Rempli en néanmoins une semaine : le grâce fou du pause des Béziers Angels qui récit concevoir des dizaines de jeunes volleyeuses

Le Palais des amusements de Béziers a admis trente-six jeunes volleyeuses de onze à dix-sept ans vers un pause tendu de cinq jours. Encadrées par l’régir des Béziers Angels et paire joueuses professionnelles, les licenciées ont astiqué à elles qualification, illustrant l’chaleur vers ce night-club d’crème.
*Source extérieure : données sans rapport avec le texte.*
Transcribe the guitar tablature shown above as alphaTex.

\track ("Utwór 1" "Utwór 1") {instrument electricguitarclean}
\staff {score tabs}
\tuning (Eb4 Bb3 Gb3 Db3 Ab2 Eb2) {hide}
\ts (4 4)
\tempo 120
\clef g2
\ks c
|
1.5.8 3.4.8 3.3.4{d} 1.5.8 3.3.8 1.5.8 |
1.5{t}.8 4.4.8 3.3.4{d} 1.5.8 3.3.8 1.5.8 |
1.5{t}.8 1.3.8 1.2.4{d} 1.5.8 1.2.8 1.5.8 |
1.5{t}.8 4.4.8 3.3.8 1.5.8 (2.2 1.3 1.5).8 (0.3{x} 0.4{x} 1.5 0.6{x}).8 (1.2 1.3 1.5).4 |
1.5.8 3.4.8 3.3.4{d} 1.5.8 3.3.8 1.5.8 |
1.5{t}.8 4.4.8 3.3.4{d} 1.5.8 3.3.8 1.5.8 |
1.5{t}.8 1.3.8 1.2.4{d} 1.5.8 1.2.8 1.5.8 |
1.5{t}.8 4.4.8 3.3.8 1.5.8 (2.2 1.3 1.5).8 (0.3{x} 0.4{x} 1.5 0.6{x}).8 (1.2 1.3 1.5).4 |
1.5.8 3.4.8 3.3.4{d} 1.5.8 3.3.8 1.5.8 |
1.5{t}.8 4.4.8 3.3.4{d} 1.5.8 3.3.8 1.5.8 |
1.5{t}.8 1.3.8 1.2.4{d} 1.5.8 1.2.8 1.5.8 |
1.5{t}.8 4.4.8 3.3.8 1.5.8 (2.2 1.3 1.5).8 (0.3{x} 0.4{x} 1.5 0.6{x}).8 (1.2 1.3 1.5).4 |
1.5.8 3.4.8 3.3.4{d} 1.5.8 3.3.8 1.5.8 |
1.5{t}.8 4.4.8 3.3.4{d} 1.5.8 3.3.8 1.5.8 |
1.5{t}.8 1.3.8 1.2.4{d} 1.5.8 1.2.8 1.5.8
Volley le potron-minet inférieurement la pedum de Fabien Simondet, l’régir des Béziers Angels, avec sorties et activités l’récemment. C’est pour qu’a été rythmée la semaine de trente-six jeunes volleyeuses, âgées de onze à dix-sept ans, venues de Béziers, Agde, Montpellier ou plus Marseillan. Cinq jours de pause organisés au Palais des amusements Béziers Méditerranée, strict tanière du volley biterrois, vers se optimiser aux côtés du équipe des Béziers Angels et de paire joueuses professionnelles, Pauline Martin et Lisa Arbos.

Toutes les lieux prises en une semaine

“On a pris les trente-six premières filles inscrites. Le stage a été rempli en une semaine seulement, dès le mois de février”, souligne Fabien Simondet. Une terme qui témoigne de l’chaleur suscité par le night-club. “On réfléchit même à organiser deux stages l’an prochain. On pourrait facilement accueillir une centaine de gamines.”

Réservé à des licenciées sur-le-champ au moins paire ou triade ans de menée, le pause proposait un besogne qualification semblable absoute à quatre terrains et à des coeurs constitués subséquent l’âge et le standing. “Certaines jouent déjà à un très bon niveau. Elles se sont challengé entre elles et beaucoup se sont découvert de nouvelles copines.”

Des paillettes comble les mirettes

L’rêve existait autant d’procurer une submersion à cause le habituel du difficile standing. “On essaie de leur faire découvrir une autre facette du volley, un peu au niveau professionnel”, explique le scientifique biterrois. Une similitude rendue contingent par la assistance des joueuses professionnelles. “Pendant la saison, nous ne sommes pas toujours accessibles. Là, elles peuvent échanger avec nous, poser leurs questions. Ça leur met des paillettes dans les yeux.”
Après les entraînements matineux, établi a été indication à la relâchement derrière du bateau, du golf, de l’accrobranche, une attaque à Aqualand ou plus des activités en camping. “Les journées sont bien remplies et on essaie surtout de leur donner un maximum de sourires”, conclut Fabien Simondet.